A list of the
UK’s finest Christmas cracker jokes has been compiled by
UKTV’s Gold, freshly updated for 2016 and recently published in the media.
A panel of Gold judges, whittled thousands of cracker joke contenders on Twitter down to a
shortlist, before holding a public vote to find the 30 best rib-ticklers.
I thought I’d share them here today.
Top 30 Christmas cracker jokes
1. How will Christmas dinner be different after Brexit? No Brussels.
2. What do workers at Sports Direct get for Christmas dinner? About five minutes.
3. How do you recognise a Christmas tree from BHS? All the branches have
gone.
4. I bought my mum Mary Berry’s cookbook for Christmas, I tried to get Paul Hollywood’s but he’d sold out.

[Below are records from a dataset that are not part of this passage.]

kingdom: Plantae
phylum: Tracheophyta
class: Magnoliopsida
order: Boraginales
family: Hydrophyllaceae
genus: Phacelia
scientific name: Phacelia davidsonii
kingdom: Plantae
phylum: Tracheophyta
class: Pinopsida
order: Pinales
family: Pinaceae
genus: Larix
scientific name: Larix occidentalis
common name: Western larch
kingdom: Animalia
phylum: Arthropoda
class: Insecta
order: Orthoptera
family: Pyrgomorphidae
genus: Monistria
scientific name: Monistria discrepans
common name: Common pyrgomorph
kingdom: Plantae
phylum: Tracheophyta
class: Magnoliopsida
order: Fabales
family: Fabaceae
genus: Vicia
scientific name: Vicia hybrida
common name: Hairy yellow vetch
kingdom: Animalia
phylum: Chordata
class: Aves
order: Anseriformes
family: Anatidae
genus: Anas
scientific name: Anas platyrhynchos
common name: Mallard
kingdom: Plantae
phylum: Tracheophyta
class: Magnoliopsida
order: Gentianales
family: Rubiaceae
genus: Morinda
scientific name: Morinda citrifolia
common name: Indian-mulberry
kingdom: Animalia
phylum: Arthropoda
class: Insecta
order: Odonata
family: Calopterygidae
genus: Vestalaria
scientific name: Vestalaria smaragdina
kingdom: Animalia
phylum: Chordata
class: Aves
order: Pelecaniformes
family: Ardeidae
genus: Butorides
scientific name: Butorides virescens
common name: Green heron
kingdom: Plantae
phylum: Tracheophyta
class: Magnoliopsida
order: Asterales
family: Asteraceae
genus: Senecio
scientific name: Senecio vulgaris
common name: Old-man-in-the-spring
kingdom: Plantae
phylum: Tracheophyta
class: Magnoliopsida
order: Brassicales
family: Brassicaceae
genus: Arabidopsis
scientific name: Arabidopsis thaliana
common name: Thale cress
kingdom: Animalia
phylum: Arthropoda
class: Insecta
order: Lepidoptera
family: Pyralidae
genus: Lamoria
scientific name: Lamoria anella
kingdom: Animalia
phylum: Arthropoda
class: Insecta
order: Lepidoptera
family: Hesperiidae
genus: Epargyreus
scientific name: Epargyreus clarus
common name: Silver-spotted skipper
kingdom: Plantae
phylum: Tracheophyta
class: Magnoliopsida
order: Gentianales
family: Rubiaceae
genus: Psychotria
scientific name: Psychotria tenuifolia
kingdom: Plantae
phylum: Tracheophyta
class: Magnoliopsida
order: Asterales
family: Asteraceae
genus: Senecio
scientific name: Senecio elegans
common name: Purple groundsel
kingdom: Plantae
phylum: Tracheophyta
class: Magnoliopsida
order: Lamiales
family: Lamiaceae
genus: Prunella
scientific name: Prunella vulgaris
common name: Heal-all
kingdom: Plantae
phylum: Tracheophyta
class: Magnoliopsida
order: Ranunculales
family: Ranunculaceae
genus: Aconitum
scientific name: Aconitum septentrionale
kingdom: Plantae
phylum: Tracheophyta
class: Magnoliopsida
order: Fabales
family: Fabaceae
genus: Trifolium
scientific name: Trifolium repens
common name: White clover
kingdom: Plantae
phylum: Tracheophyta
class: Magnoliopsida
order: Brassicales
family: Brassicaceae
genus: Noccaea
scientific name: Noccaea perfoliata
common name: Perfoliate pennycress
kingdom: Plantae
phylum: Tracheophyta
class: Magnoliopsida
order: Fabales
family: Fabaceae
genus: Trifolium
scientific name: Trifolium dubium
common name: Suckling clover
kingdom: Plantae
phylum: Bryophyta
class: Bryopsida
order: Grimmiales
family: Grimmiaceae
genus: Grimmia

5. What’s David Cameron’s favourite Christmas song? All I Want For Christmas is EU.
6. Why has Hillary
Clinton asked Santa for a 23-letter alphabet? Because she is sick of F-B-I .
7. Why didn’t Roy Hodgson go to visit Santa at the North Pole? He couldn’t get past Iceland .
8. Why are Jeremy Corbyn ’s Christmas cards on the floor? His cabinet collapsed .
9. Prince Philip looks out of the window on Christmas Eve. “That’s some reindeer,” he says The Queen replies: “63 years. Yes, that is a lot.”
10. What’s the difference between the clementine in your Christmas stocking and Donald Trump? Nothing, they’re both a little orange .
11. What do you get if you cross Donald Trump with a Christmas Carol? O Comb Over Ye Faithful.
12. What’s the best advice you can give at the UKIP Christmas party? Avoid the punch .
13. Why did the three wise men only have frankincense and myrrh? Because Team GB took all the gold
.
14. Which parent is likely to do the Christmas shop at Tesco this year? Dad might, Marmite not.
15. Why can’t the England football team play Yahtzee this Christmas? Because they got rid of Allardyce.
16. I can’t
get to the chocolates in my advent calendar. Foiled again.
17. Why is Bob Dylan’s sleigh so quiet? Because it has Nobel.
18. Why is everyone filing for divorce and custody of the kids this Christmas? Tis the season to be Jolie.
19. Who might be cooking Christmas dinner at Number 10 this year? Theresa May.
20. Why can’t Mary Berry eat turkey sandwiches? Paul Hollywood took all the bread.
21. Why doesn’t Sam Allardyce help load Santa’s sleigh? Because it takes him 67 days to get the
sack.
22. Why did the snowman pull out of Strictly? Because he got cold feet.
23. How do you pay respect to David Bowie this Xmas? By serving some Ziggy pudding.
24. What’s Tom Hiddleston starring in over Christmas?
The Night Manger
25. What does Nigel Farage do to the hall with boughs of holly? He Dexit.
26. What did Tim Peake get in his stocking this year? Galaxy and Milky Way.
27. Why did Ed Balls fail an audition to play
one of Santa’s reindeer in a Christmas pantomime? Because he’s no Dancer.
28. What’s Donald Trump’s favourite type of ice cream? Wall’s.
29. Why’s Santa going round the world this Christmas Eve? He’s playing Pokemon Ho Ho Ho.
30. How do snowmen leave the EU? They trigger Icicle 50.